Marquardt sponsored bills that addressed crime.

“We have tolerated, for a generation, a level of crime and drugs that is insane,” he said. “You break the back of crime by repressing it.”

He tackled education, healthcare, water, energy, teen pregnancies, juvenile justice reform, and Spaceport America. His educational appropriations ran the spectrum of need.

He succeeded in acquiring funds to upgrade U.S. 54 and 70 from two to four lanes (both were notorious for vehicle accidents), and for the U.S. 54/70/82 Relief Route around Alamogordo.

For energy, in 2001 Marquardt learned of massive deposits of natural gas underneath southern Otero County, near El Paso, in a wilderness area known as Otero Mesa. He proposed the state build a gas-fired, electric-generating plant.

“We could provide reasonably priced electricity to Otero County residents,” he said at the time.

So passionate was Marquardt about the future possibilities that he took his idea to the White House to discuss with President George W. Bush. He sat down with the New Mexico congressional delegation: Senators Pete Domenici and Jeff Bingaman, and U.S. Representatives Joe Skeen and Heather Wilson. He stressed drilling could be accomplished without harm to the environment.  He did not, however, have the support of then-Gov. Bill Richardson. Environmentalists lobbied against him, and Marquardt’s plan and hopes stalled.

Marquardt sponsored desalination legislation that was successful in bringing home monies to address projects turning unusable briny water to potable water.

Under the Tularosa Basin there’s an ocean of salt water, 300 million acre feet, 426 trillion gallons, of salt water,” Marquardt said. “That’s enough water to supply the water needs of a population of 250,000 people for a thousand years.

For his efforts, a fellow lawmaker, a Native American, nicknamed Marquardt “Wa Na Q Khea,” which translates, “Water Maker.”

“Water promises to be, in the 21st century, what oil was in the 20th century,” Marquardt said. “It’s the precious commodity that determines the wealth of nations.”

Once again his accomplishments were recognized, this time by the American Legislative Exchange Council. ALEC, the nation’s largest bipartisan association of state legislators, named Marquardt the state chair, as well as Legislator of the Year from among 2,400 candidates nationwide.

Marquardt’s peers in the House voted him into the enviable leadership positions of minority whip and minority caucus chair. By then he’d become known for somewhat of a different kind of whip: whipping his fellow House lawmakers, no matter their side of the aisle, onto a basketball court for an annual game that raised thousands of dollars for charitable causes.

End of an Era

During his dozen years in Santa Fe, Marquardt paid attention to every community, no matter the size, in his District 53. Even rural newspaper columnist Oza Holcomb lauded him in her syndicated column, “Pinon News,” for getting $100,000 to repair the Pinon Water Users Association lines, and $150,000 to overhaul roads in Timberon.

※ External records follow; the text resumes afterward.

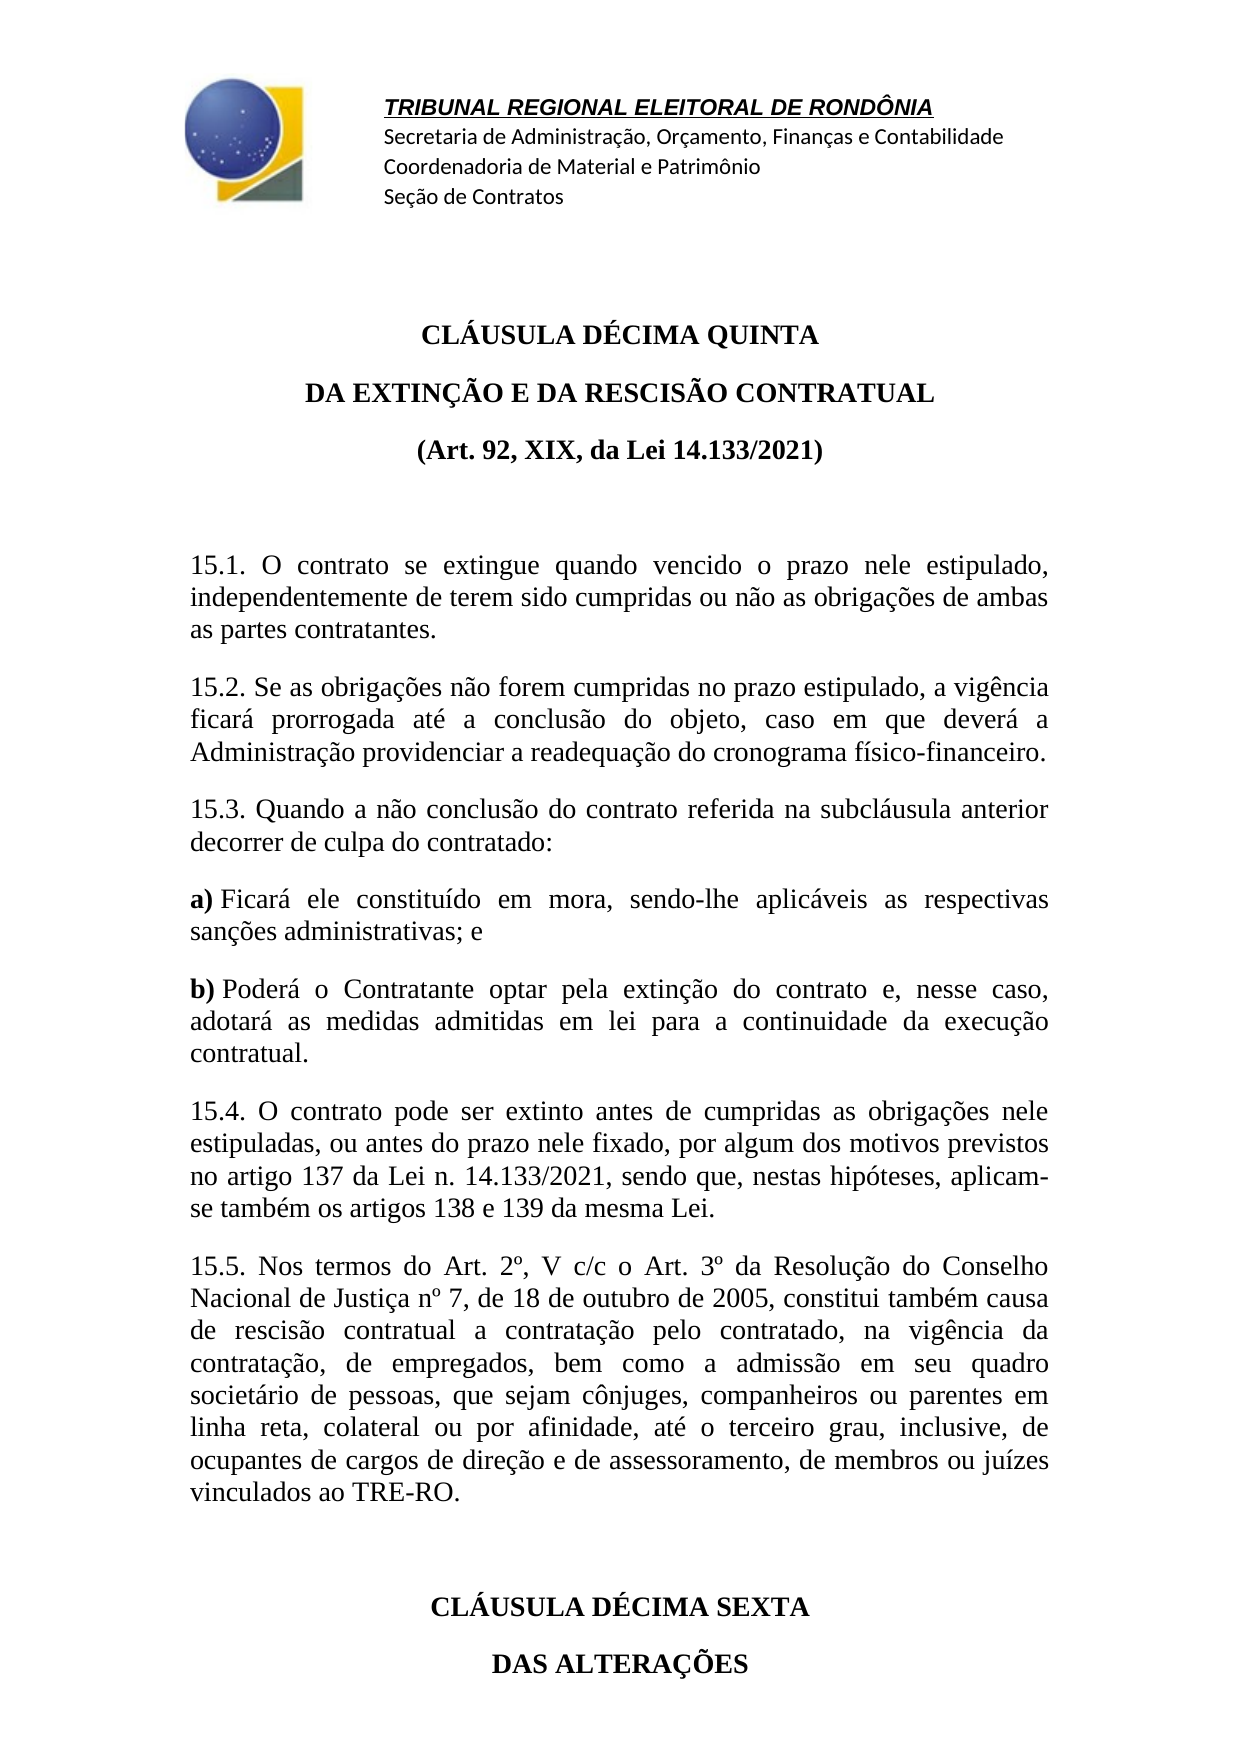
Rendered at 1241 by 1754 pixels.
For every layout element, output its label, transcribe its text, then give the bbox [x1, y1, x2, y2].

text a) Ficará ele constituído em mora, sendo-lhe aplicáveis as respectivas sanções administrativas; e [190, 882, 1051, 947]
text 15.2. Se as obrigações não forem cumpridas no prazo estipulado, a vigência ficará prorrogada até a conclusão do objeto, caso em que deverá a Administração providenciar a readequação do cronograma físico-financeiro. [190, 670, 1051, 767]
text CLÁUSULA DÉCIMA SEXTA [190, 1590, 1051, 1622]
text 15.4. O contrato pode ser extinto antes de cumpridas as obrigações nele estipuladas, ou antes do prazo nele fixado, por algum dos motivos previstos no artigo 137 da Lei n. 14.133/2021, sendo que, nestas hipóteses, aplicam-se também os artigos 138 e 139 da mesma Lei. [190, 1094, 1051, 1223]
text b) Poderá o Contratante optar pela extinção do contrato e, nesse caso, adotará as medidas admitidas em lei para a continuidade da execução contratual. [190, 972, 1051, 1069]
text 15.1. O contrato se extingue quando vencido o prazo nele estipulado, independentemente de terem sido cumpridas ou não as obrigações de ambas as partes contratantes. [190, 548, 1051, 645]
text 15.3. Quando a não conclusão do contrato referida na subcláusula anterior decorrer de culpa do contratado: [190, 792, 1051, 857]
text DAS ALTERAÇÕES [190, 1647, 1051, 1680]
text (Art. 92, XIX, da Lei 14.133/2021) [190, 433, 1051, 465]
text CLÁUSULA DÉCIMA QUINTA [190, 318, 1051, 351]
text 15.5. Nos termos do Art. 2º, V c/c o Art. 3º da Resolução do Conselho Nacional de Justiça nº 7, de 18 de outubro de 2005, constitui também causa de rescisão contratual a contratação pelo contratado, na vigência da contratação, de empregados, bem como a admissão em seu quadro societário de pessoas, que sejam cônjuges, companheiros ou parentes em linha reta, colateral ou por afinidade, até o terceiro grau, inclusive, de ocupantes de cargos de direção e de assessoramento, de membros ou juízes vinculados ao TRE-RO. [190, 1248, 1051, 1508]
text DA EXTINÇÃO E DA RESCISÃO CONTRATUAL [190, 376, 1051, 408]
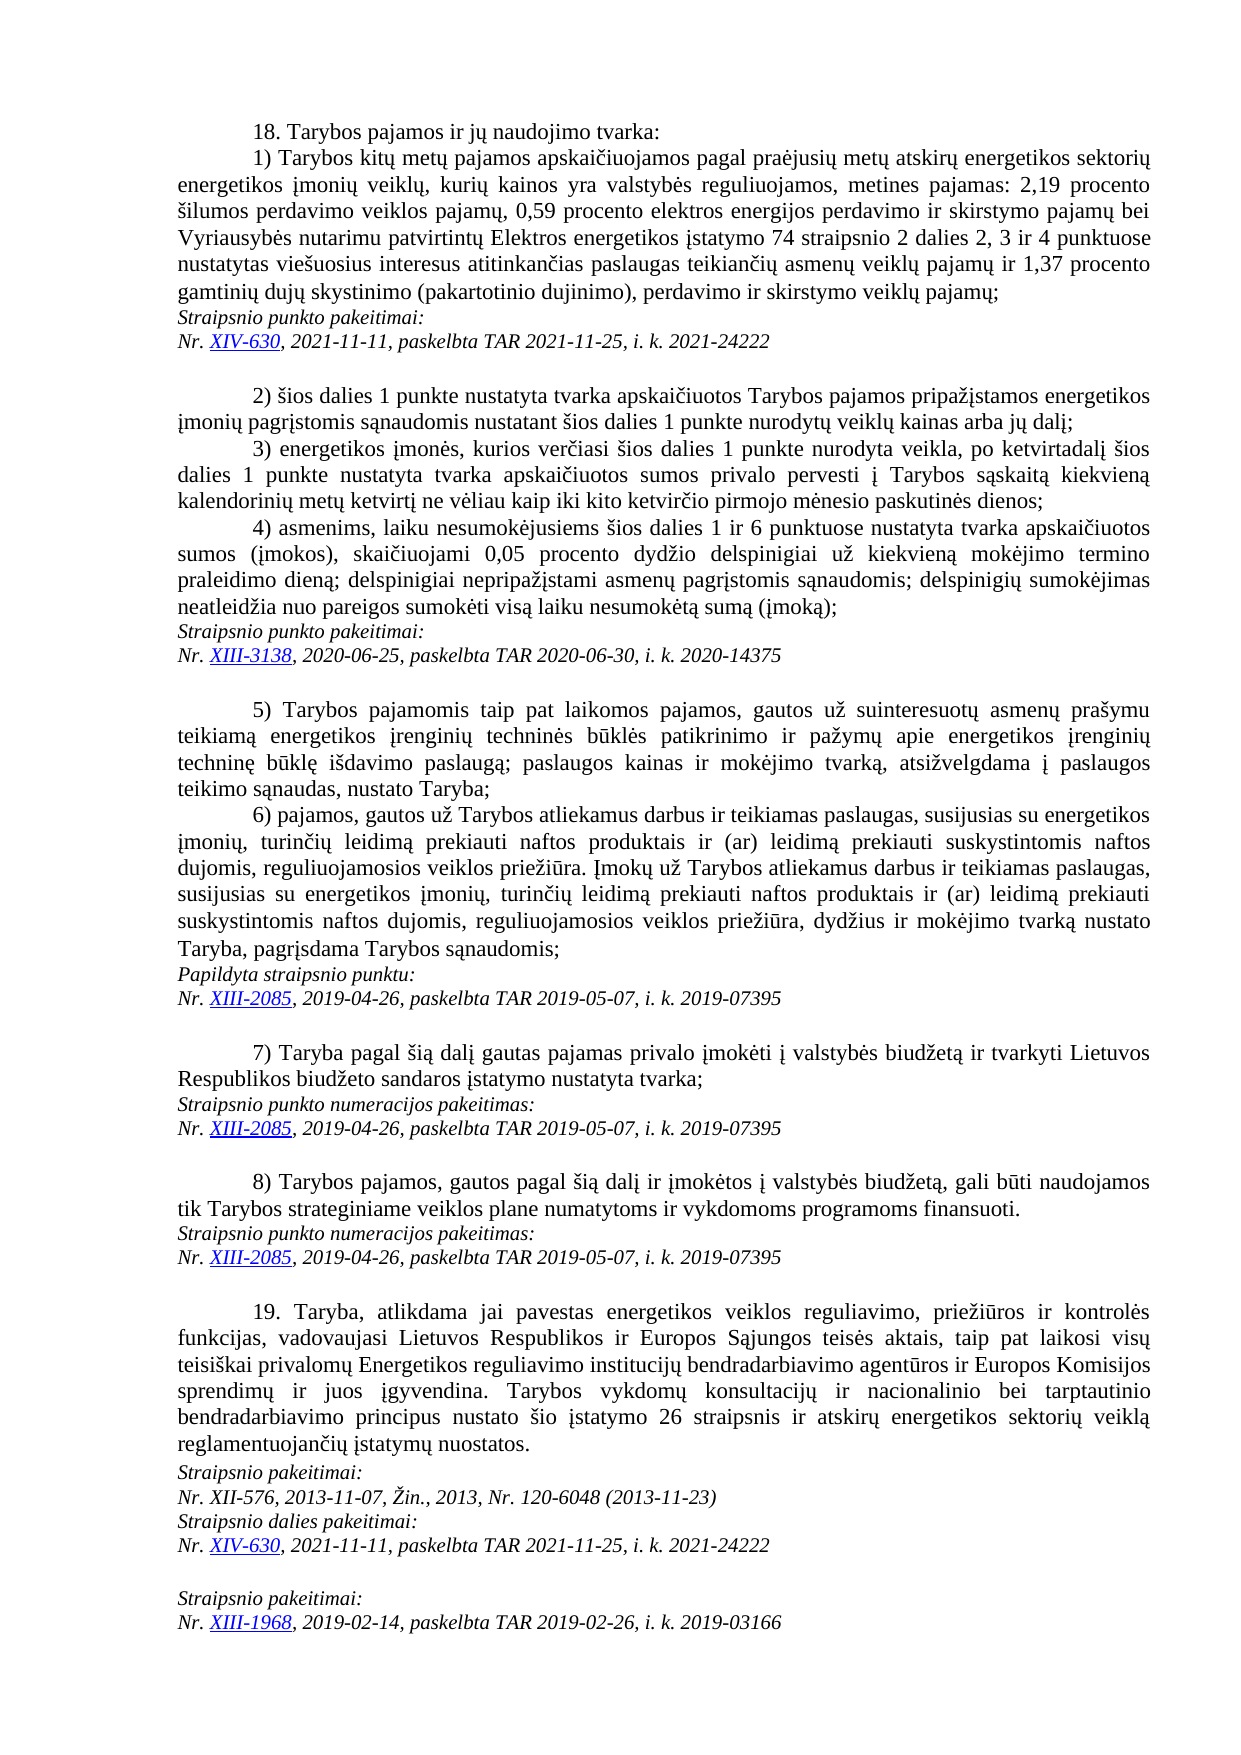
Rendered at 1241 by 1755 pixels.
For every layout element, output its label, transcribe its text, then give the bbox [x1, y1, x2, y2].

“Oza Holcomb wishes to represent the Pinon people in their appreciation and thanks for his work for the Pinon people’s water Line,” she wrote. “It has been reported that Mr. Marquardt worked very hard for the Pinon and Timberon people in these troubles.”

For many years there was a standing, oft-recited mantra in southern New Mexico that politicians in Santa Fe only cared about the territory north of I-40 in Albuquerque.

“We made them very aware that we are here in southern New Mexico,” Marquardt said of his efforts. He pointed out the coordination among his fellow Otero County Republican legislators, which he said put the lower half of the state back on the map.

Eventually the funding he allocated, or passed in conjunction with his peers to bring home, reached into the hundreds of millions of dollars.

 Marquardt walked the marbled halls where so many famous names and faces had gone before him. He’d gotten there because those to whom he’d generously given his time and talents in Alamogordo and Otero County appreciated him for treating them just as importantly as those he’d rubbed shoulders with in the state and nation’s capitols.

It wasn’t that hard, actually. Marquardt’s philosophy was really nothing more than what he’d learned from watching his dad walk the walk.